Dans le secteur militaire, l’Allemagne et l’Italie alimentent les chantiers turcs d’Aliaga avec d’ex-navires de surface et même le Bagnolini, un vieux sous-marin qui était à l’abandon dans la baie d’Augusta en Sicile.
Le porte-avions NAel Sao Paulo ex-Foch, sistership du Clemenceau, est toujours en attente de remorquage vers Aliaga.

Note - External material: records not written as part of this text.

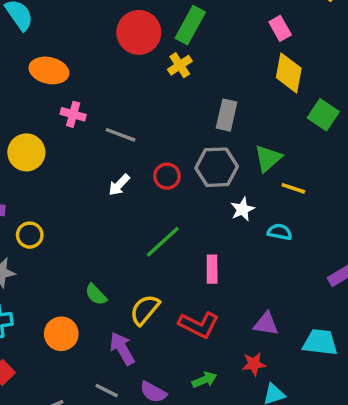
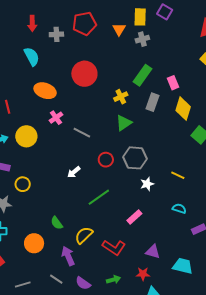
green rectangle: (190, 25) -> (143, 75), moved
pink rectangle: (280, 28) -> (173, 83), moved
red circle: (139, 32) -> (84, 74), moved
pink cross: (73, 114) -> (56, 118), turned 32
gray rectangle: (227, 115) -> (152, 102), moved
green triangle: (268, 158) -> (124, 123), moved
white arrow: (119, 185) -> (74, 172), moved
cyan semicircle: (280, 232) -> (179, 209), moved
pink rectangle: (212, 269) -> (134, 217), moved, turned 42

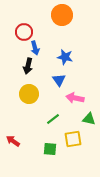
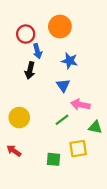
orange circle: (62, 15) -> (60, 27), moved
yellow circle: (29, 94) -> (19, 118), moved
green line: (53, 119) -> (62, 120), moved

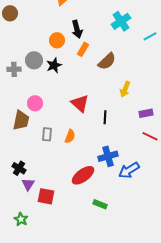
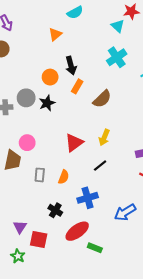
yellow arrow: (125, 89) -> (104, 137), moved
red triangle: (80, 103) -> (74, 143), turned 42
black line: (105, 117) -> (100, 166), moved, turned 48
blue cross: (108, 156) -> (88, 198), moved
black cross: (19, 168) -> (55, 210), moved
red ellipse: (83, 175) -> (77, 231), moved
green star: (21, 219) -> (18, 256), moved

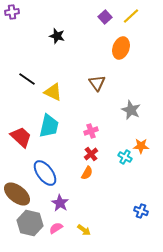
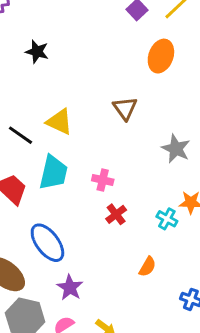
black star: (57, 36) -> (37, 52), moved
black line: (27, 79) -> (21, 135), moved
pink cross: (91, 131) -> (103, 180), moved, turned 32
orange semicircle: (87, 173) -> (147, 267), moved

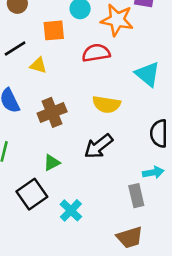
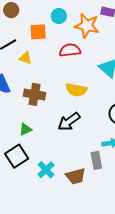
brown cross: (52, 112) -> (34, 94), turned 30
green triangle: (52, 163) -> (25, 129), moved
brown trapezoid: (130, 237) -> (76, 176), moved

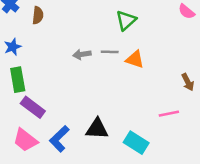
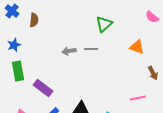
orange triangle: (135, 59) -> (137, 47), moved
purple rectangle: (33, 107) -> (43, 88), moved

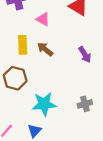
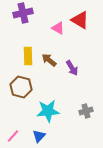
pink triangle: (43, 19) -> (58, 28), moved
purple arrow: (85, 55) -> (72, 68), moved

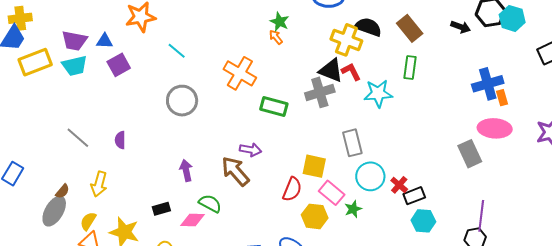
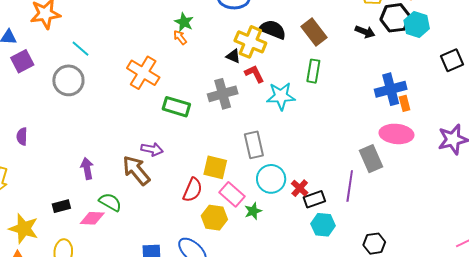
black triangle: (331, 70) -> (233, 56), moved, size x0.6
gray circle: (182, 101) -> (68, 80), moved
purple line: (481, 216) -> (350, 186), moved

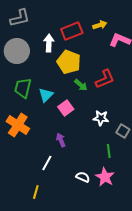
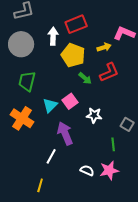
yellow arrow: (100, 25) -> (104, 47), moved
cyan triangle: (46, 95) -> (50, 105), moved
white star: (101, 118) -> (94, 115), moved
purple arrow: (61, 140) -> (65, 133), size x1.6
pink star: (105, 177) -> (109, 170), turned 30

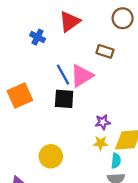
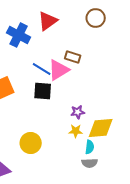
blue cross: (38, 37) -> (19, 35), size x1.6
brown rectangle: (105, 51) -> (73, 57), moved
blue line: (63, 75) -> (42, 69), turned -30

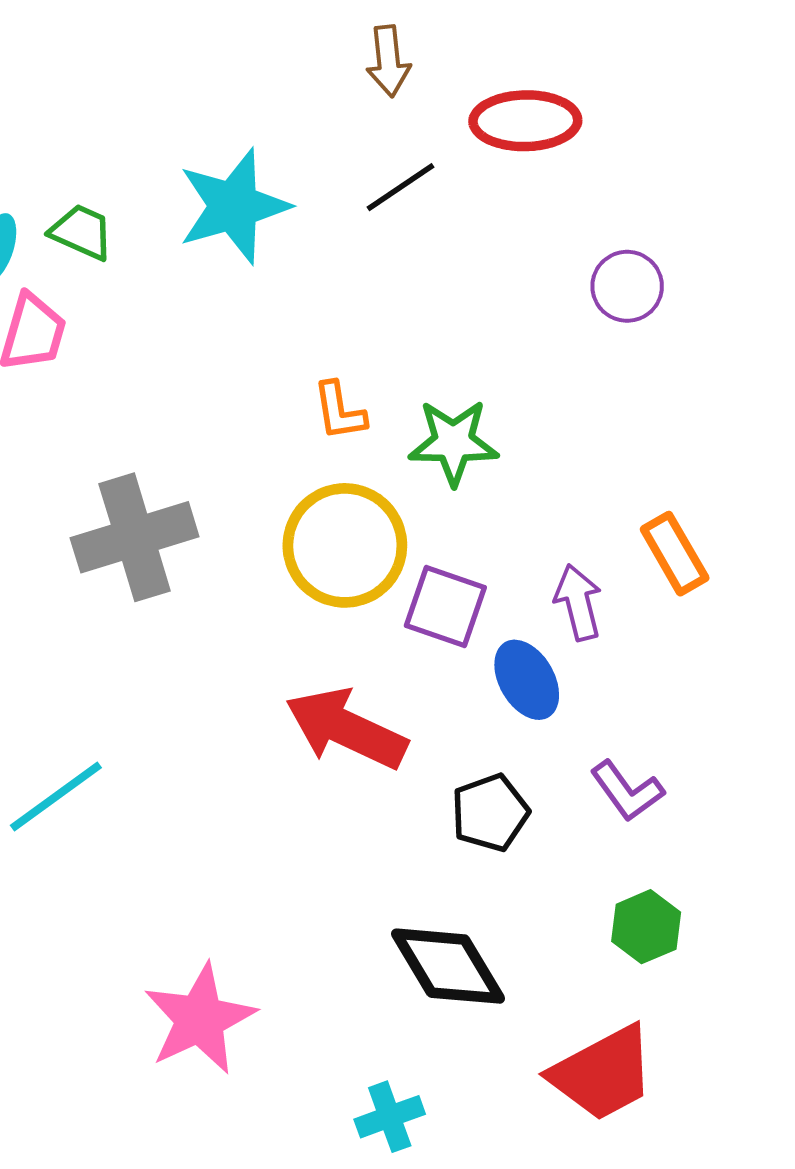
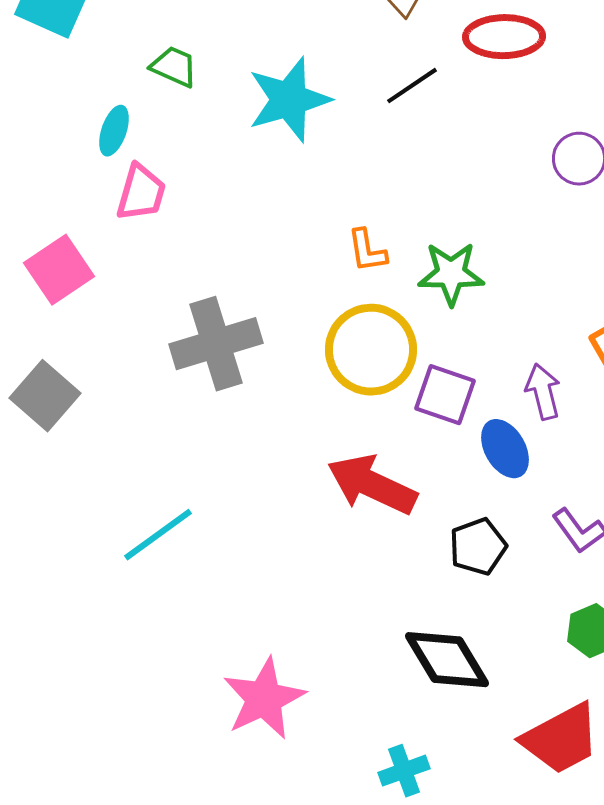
green trapezoid: (82, 232) -> (174, 67), moved

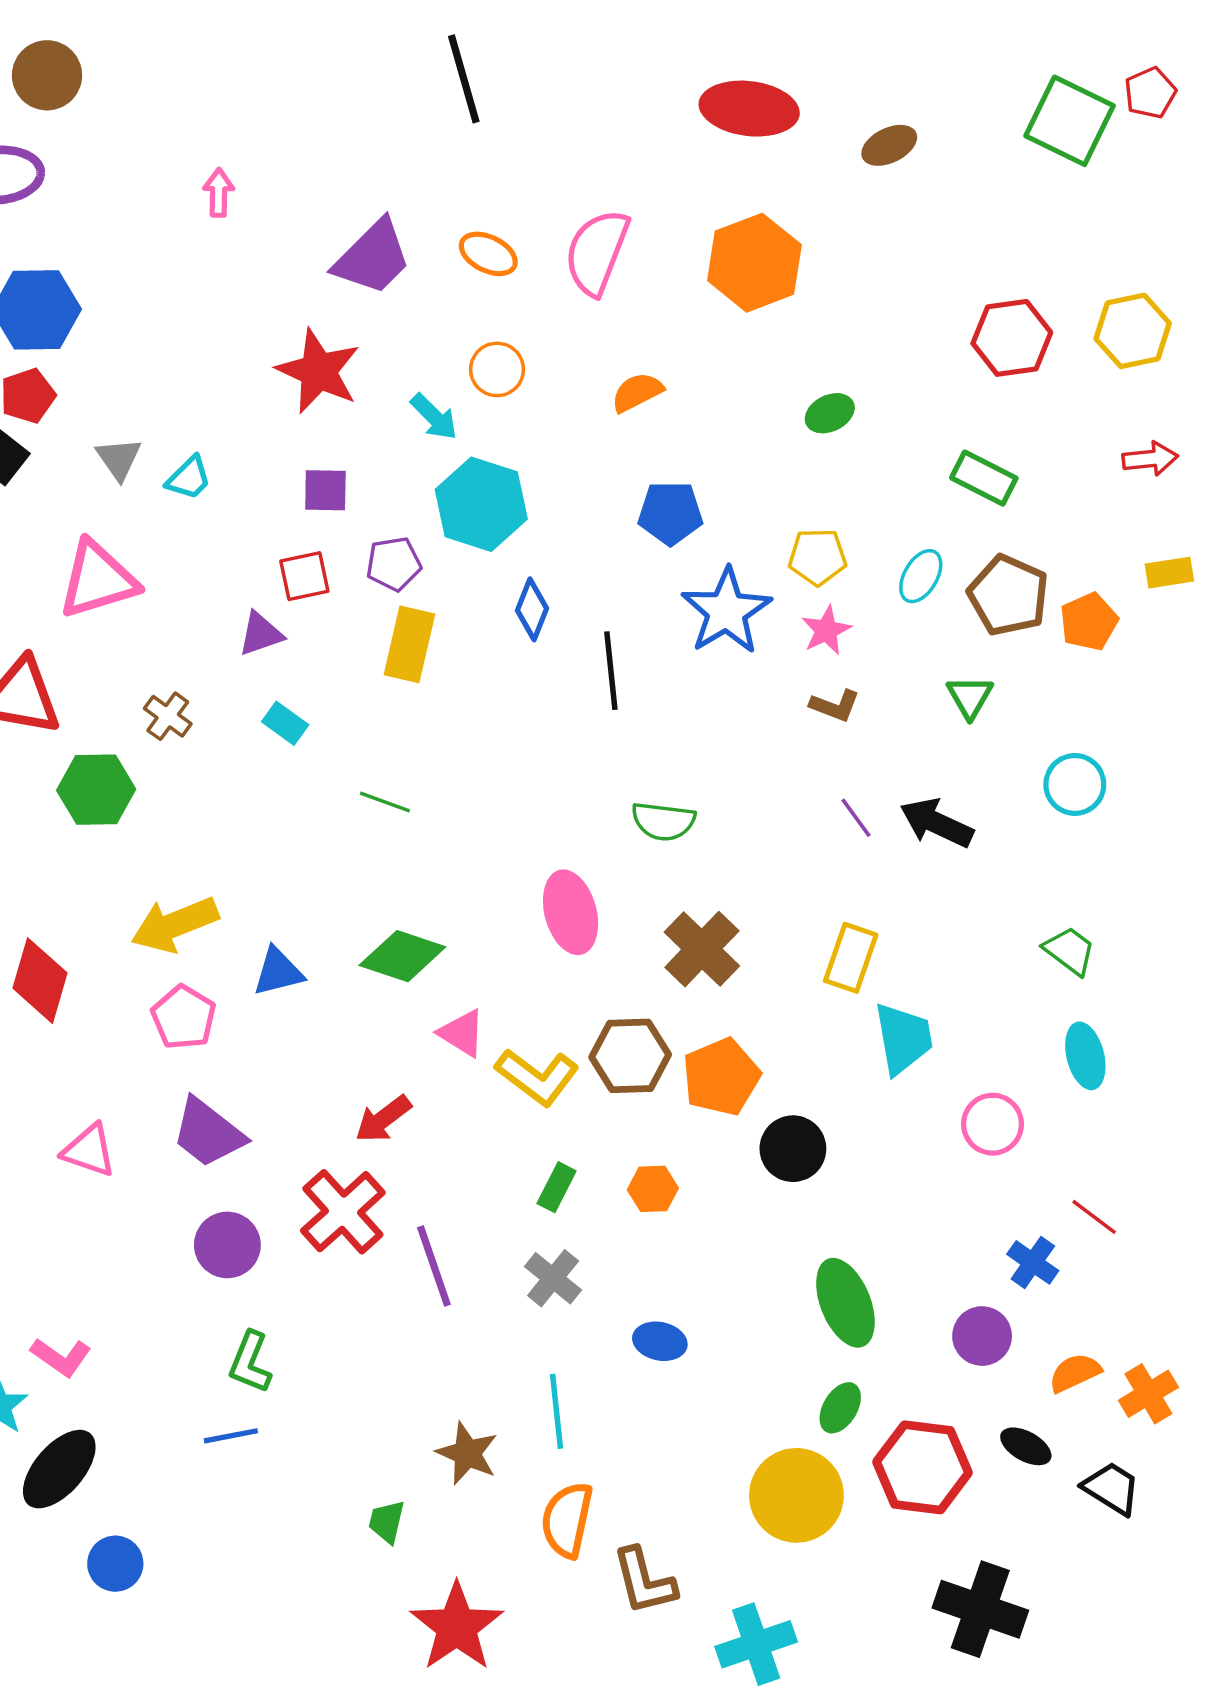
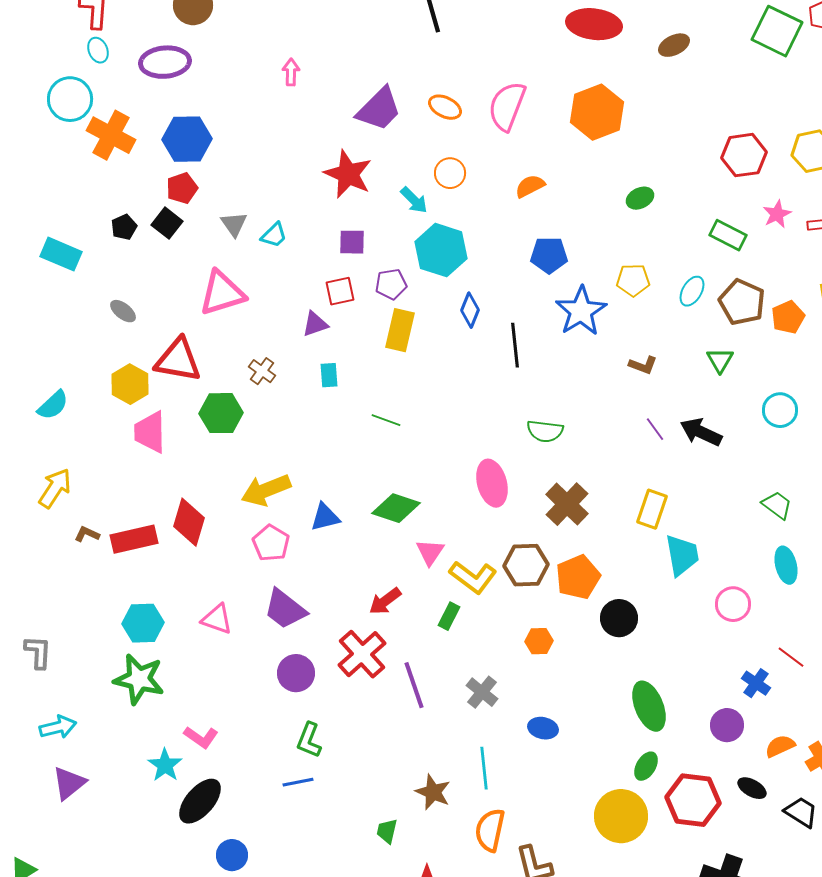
pink star: (826, 630) -> (777, 214), moved
cyan rectangle: (285, 723) -> (329, 375), turned 50
pink triangle: (462, 1033) -> (430, 552), turned 32
green rectangle: (557, 1187) -> (449, 616), moved

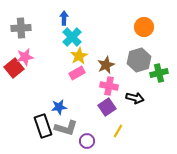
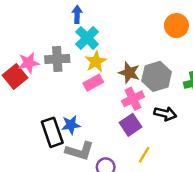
gray cross: (21, 28) -> (57, 59), moved
gray hexagon: (139, 60) -> (157, 76), moved
brown star: (106, 65) -> (129, 73), turned -30
pink cross: (109, 86) -> (133, 99), turned -36
black rectangle: (43, 126) -> (52, 132), moved

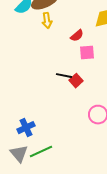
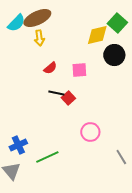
red semicircle: (77, 36) -> (50, 68), moved
green line: (41, 152) -> (47, 157), moved

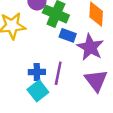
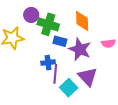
blue cross: (37, 72) -> (48, 63), moved
cyan square: (38, 91) -> (69, 88), moved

La Marine Nationale française poursuit ses efforts pour démanteler ses ex-navires en France dans des chantiers agréés par l’Union Européenne. Le chantier Gardet & De Bezenac au Havre a hérité du surnommé Minirem, un objet flottant non identifié. Cet ex-chaland de servitude nucléaire a longtemps servi de réceptacle des eaux de refroidissement des sous-marins à propulsion nucléaire pendant leur maintenance sur l’Île-Longue dans la rade de Brest. Il allait ensuite les déverser du côté d’Ouessant. Après avoir rendu ces services en Bretagne, il a été transféré dans le port militaire (et nucléaire) de Toulon. Robin des Bois recommande la plus grande prudence pendant le démantèlement du Minirem et la mise à l’écart du recyclage de certaines de ses ferrailles. Son histoire est à lire p. 11.